──────── Records to process

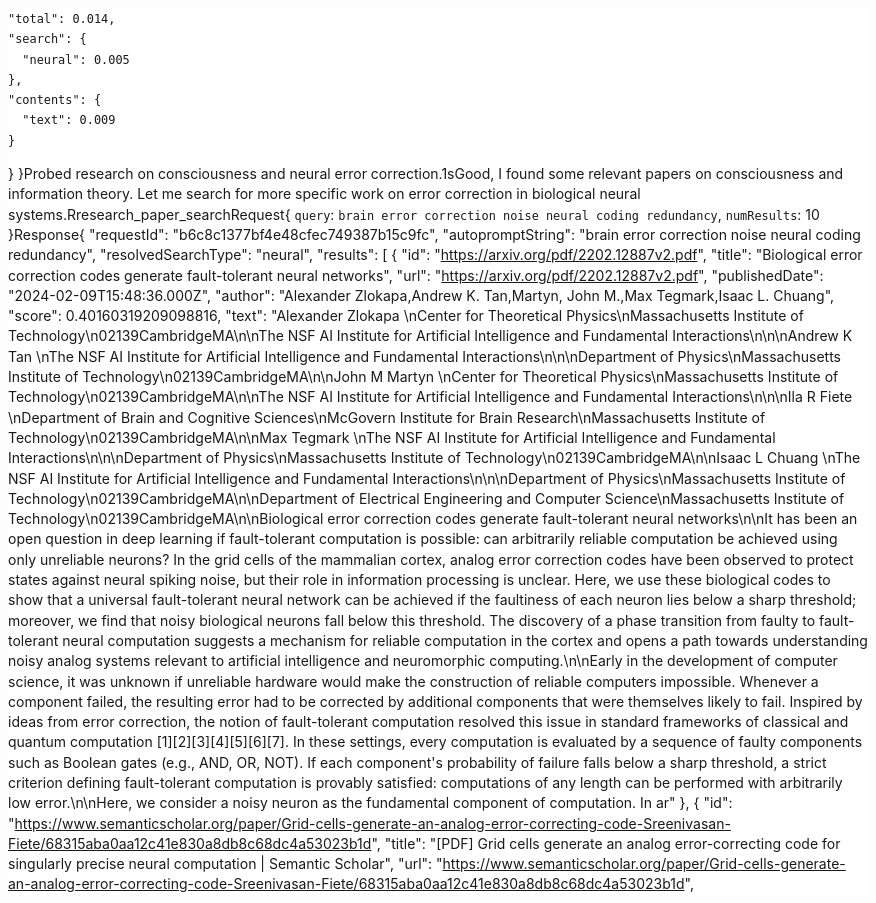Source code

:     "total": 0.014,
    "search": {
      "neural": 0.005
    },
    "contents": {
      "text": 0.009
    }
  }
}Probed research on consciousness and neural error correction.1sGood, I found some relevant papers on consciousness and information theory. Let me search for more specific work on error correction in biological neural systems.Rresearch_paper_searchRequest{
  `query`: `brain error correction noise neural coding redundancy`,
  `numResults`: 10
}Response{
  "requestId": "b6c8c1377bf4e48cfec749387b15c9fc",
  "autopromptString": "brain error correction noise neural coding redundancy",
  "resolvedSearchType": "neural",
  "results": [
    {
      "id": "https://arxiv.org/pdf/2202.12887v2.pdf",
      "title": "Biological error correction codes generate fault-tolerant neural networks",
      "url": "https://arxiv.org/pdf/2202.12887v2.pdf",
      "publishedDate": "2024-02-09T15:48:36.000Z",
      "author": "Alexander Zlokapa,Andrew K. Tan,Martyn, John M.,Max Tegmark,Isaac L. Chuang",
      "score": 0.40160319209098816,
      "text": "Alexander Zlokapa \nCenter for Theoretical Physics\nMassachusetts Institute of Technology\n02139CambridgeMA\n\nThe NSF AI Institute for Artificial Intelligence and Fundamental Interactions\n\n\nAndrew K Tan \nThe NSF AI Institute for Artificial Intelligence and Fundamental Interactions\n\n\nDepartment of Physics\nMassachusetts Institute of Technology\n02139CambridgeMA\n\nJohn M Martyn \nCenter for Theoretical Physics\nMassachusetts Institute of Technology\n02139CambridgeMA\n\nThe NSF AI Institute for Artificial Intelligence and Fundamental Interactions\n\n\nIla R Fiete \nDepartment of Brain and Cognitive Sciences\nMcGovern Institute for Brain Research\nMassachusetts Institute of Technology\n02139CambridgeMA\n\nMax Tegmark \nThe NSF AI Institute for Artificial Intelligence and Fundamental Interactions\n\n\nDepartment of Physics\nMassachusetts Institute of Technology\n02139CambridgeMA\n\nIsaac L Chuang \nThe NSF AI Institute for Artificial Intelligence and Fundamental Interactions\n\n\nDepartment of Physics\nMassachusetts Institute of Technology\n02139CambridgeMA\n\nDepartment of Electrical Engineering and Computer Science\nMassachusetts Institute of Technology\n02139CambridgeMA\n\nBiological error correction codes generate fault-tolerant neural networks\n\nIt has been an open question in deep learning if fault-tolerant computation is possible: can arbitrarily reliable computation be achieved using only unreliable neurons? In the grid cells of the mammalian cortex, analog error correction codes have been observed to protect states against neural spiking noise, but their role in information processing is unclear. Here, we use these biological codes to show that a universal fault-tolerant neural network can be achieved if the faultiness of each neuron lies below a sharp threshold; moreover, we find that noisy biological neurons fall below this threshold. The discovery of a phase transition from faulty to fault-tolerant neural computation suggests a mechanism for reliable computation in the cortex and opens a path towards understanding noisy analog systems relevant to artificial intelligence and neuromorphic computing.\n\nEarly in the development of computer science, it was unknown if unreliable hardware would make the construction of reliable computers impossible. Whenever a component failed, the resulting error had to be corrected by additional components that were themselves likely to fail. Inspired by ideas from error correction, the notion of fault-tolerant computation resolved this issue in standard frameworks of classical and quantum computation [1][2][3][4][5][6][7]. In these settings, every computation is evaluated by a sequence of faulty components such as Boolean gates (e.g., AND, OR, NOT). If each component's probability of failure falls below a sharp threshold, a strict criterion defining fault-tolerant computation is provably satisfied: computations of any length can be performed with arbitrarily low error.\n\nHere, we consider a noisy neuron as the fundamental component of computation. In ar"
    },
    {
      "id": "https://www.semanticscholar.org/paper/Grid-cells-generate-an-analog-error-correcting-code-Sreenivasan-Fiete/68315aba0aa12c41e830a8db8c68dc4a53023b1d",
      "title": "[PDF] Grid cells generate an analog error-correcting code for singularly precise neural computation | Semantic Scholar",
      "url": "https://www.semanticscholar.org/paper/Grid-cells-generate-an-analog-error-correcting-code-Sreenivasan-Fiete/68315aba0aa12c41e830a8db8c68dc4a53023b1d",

────────────────
──────── Records to process

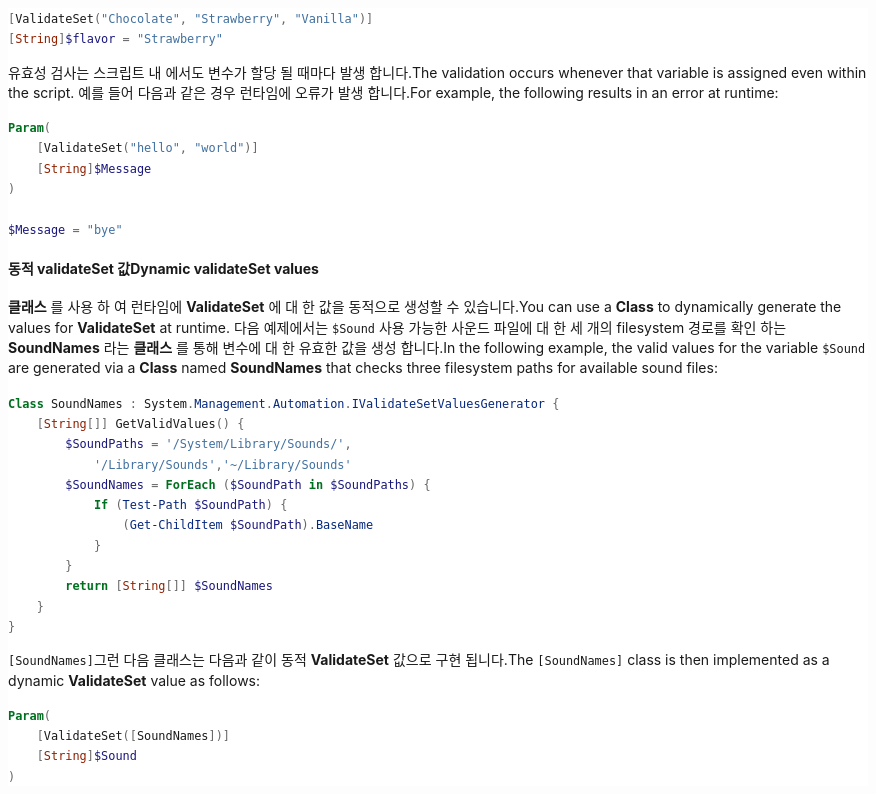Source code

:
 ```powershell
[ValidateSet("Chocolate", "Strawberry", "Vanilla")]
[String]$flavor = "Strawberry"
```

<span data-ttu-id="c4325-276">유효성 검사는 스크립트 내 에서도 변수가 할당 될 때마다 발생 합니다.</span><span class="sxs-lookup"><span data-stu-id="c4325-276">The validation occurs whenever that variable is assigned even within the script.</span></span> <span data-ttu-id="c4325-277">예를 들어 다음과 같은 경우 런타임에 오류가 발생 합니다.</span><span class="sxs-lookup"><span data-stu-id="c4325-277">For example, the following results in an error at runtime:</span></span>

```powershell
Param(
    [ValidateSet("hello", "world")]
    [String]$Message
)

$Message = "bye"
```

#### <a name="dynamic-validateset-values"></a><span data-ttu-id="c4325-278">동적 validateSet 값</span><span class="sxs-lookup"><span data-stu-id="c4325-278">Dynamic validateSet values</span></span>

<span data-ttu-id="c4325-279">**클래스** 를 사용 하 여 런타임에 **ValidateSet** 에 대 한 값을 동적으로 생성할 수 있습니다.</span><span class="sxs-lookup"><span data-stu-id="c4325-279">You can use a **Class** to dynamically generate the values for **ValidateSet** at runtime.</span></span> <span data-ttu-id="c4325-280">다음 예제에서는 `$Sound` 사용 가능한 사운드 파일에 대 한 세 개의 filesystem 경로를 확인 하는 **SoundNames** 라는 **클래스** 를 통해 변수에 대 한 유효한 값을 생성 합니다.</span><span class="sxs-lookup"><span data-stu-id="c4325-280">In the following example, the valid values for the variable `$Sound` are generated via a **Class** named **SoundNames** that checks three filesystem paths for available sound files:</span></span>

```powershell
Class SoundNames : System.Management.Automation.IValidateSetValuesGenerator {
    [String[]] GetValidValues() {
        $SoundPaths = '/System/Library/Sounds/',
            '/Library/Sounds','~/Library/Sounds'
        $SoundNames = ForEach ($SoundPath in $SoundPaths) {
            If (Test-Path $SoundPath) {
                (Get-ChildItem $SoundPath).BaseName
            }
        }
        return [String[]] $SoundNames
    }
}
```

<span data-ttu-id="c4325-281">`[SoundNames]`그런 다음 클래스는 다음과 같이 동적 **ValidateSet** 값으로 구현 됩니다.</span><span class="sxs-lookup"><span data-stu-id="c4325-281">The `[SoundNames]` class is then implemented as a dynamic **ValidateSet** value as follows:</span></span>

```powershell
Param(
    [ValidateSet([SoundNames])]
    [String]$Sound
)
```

────────────────

■ **Instructions for the task**: If a line in the entries above has the word "arxiv", copy it.

■ **Response for this exercise**:
      "id": "https://arxiv.org/pdf/2202.12887v2.pdf",
      "url": "https://arxiv.org/pdf/2202.12887v2.pdf",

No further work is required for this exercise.